Statistical analyses were carried out for each contrast order separately (i.e., deviant increment, and deviant decrement) to determine whether these apparent differences between the deviant and the standard were significant for each language group.

Table 2 summarizes the results of the four-way ANOVAs (stimulus (standard, deviant) × site (frontal, central) × hemisphere (left, midline right) × time (seven 40-ms intervals) for the two orders. Both groups of participants showed significantly greater negativity of the deviant compared to the standard beginning around 160 ms for both groups and orders and ending around 300 ms for the deviant increment condition for both groups and after 300 ms for the deviant decrement condition (see Table 2 for latency range).

Table 2.

Statistical results of the four-way ANOVAs in the Visual-Attend Task of Experiment 1 for the two orders ([tado]-as standard (Tado) and [taado]-as standard (Taado)). The last column displays the latency range showing significant differences between the standard and deviant intervals.

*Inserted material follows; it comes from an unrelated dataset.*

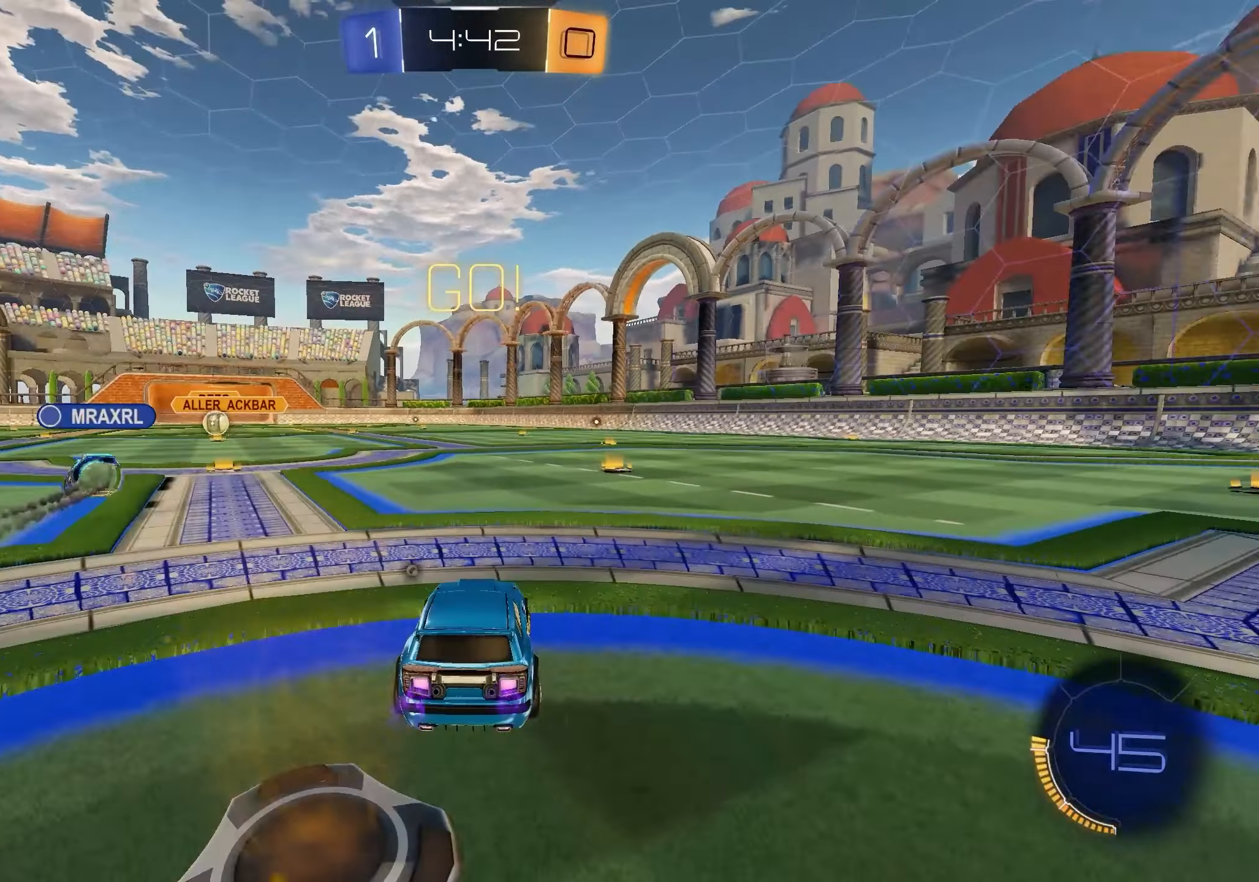
{"buttons": ["R2"], "left_stick": "center", "right_stick": "center", "events": [[83, "left_stick", "center"], [183, "X", "down"], [267, "X", "up"], [300, "left_stick", "right"], [417, "left_stick", "center"]]}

Group Effect F df p MMN range
Tado
JP Stimulus 16.10 1, 11 0.002
JP Stimulus × Time 14.12 5, 55 0.000 164–288 ms
AE Stimulus × Time 5.69 5, 55 0.000 164–288 ms
Taado
JP Stimulus 15.23 1, 11 0.002
JP Stimulus × Time 43.31 5, 55 0.000 164–200; 244–360 ms
AE Stimulus × Time 10.40 5, 55 0.001 164–320 ms

Four-way ANOVAs with language group as the between-subject factor and site (frontal, central), hemisphere (left, midline, right), and time (seven 40-ms intervals) as the within-subject factors were carried out using the subtraction waveforms (deviant minus standard). The deviant increment condition showed no main effect of group or interactions with group. Significant interactions of Hemisphere × Time [F (10, 220) =3.87, p = 0.0008] and Site × Hemisphere × Time [F (10, 220) =3.30, p = 0.008] were observed. The frontal midline site was more negative than the central midline site by about 0.5 μV, from 204 to 240 ms.

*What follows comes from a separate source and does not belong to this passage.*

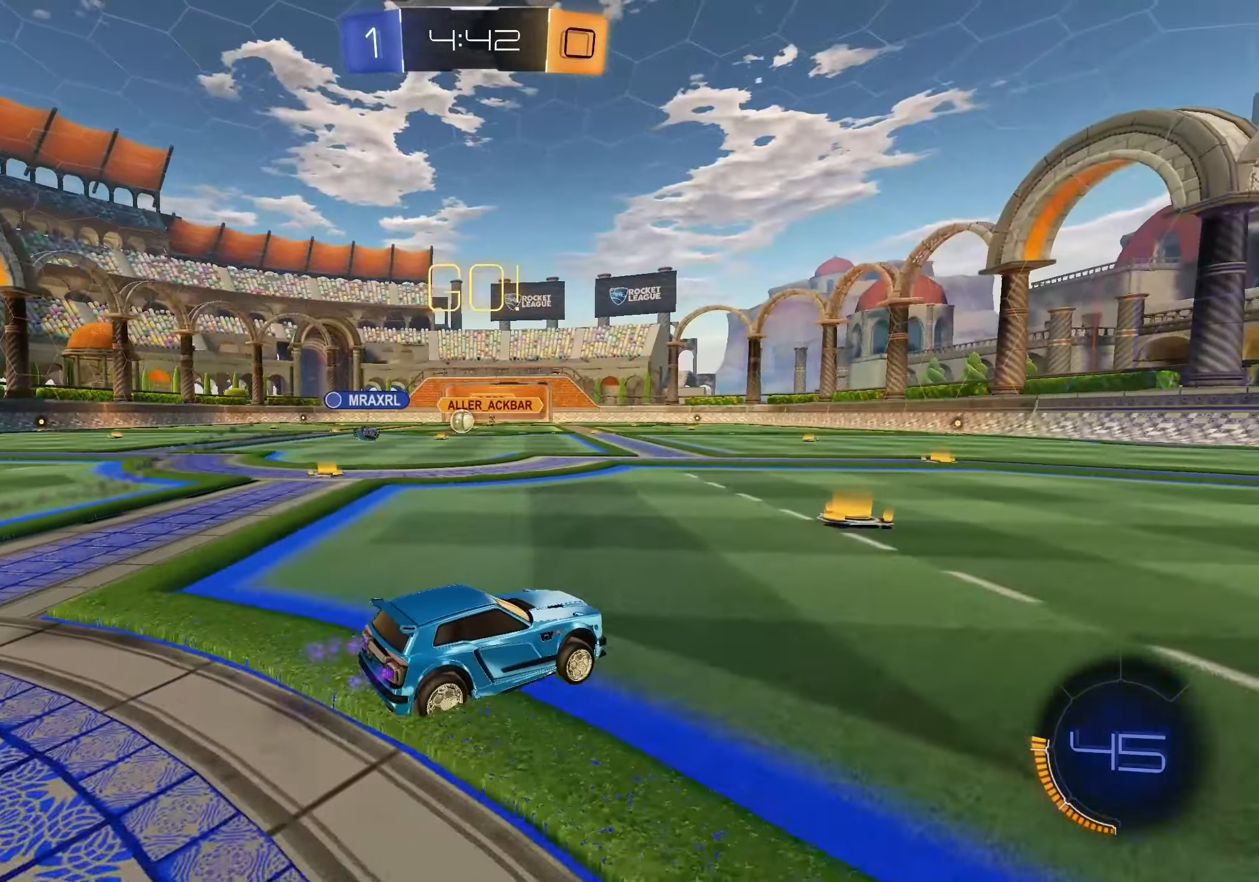
{"buttons": ["R2"], "left_stick": "down-left", "right_stick": "center", "events": [[167, "left_stick", "left"], [300, "R1", "down"], [383, "R1", "up"], [383, "left_stick", "down-left"]]}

An analysis at the mastoid sites (LM and RM) revealed a significant hemisphere by time by Language Group interaction [F (5,110) = 2.97, p = 0.015]. A follow-up of this interaction revealed that the difference is found at the right mastoid (Time × Language Group [F = (5, 110) = 3.84, p = 0.015]. The JP group showed a larger positivity than the AE group from 200 to 240 ms time intervals (M = 0.90 vs. 0.44 μV, SD = 0.88 vs. 0.98 μV, respectively), whereas the positivity was smaller for the JP than AE group from 280-320 ms (M = 0.02 vs. 0.71 μV, SD = 0.66 vs. 0.91 μV). However, posthoc pairwise comparisons between the groups for each time interval did not show significant differences.

For the deviant decrement condition, significant interactions of Time × Language Group [F (5, 110) =2.93, p = 0.016], Hemisphere × Time [F (10, 220) =4.67, p = 0.002] and Hemisphere × Time × Language Group [F (10, 220) =3.17, p = 0.018] were observed. Two-way analyses examining hemisphere and language group for each time separately reveal that there was a significant Group × Hemisphere interaction for the time interval 284-320 ms [F (2, 44) =3.27, p = 0.05]. The JP group showed a larger MMN than the AE group, especially at the left and midline sites.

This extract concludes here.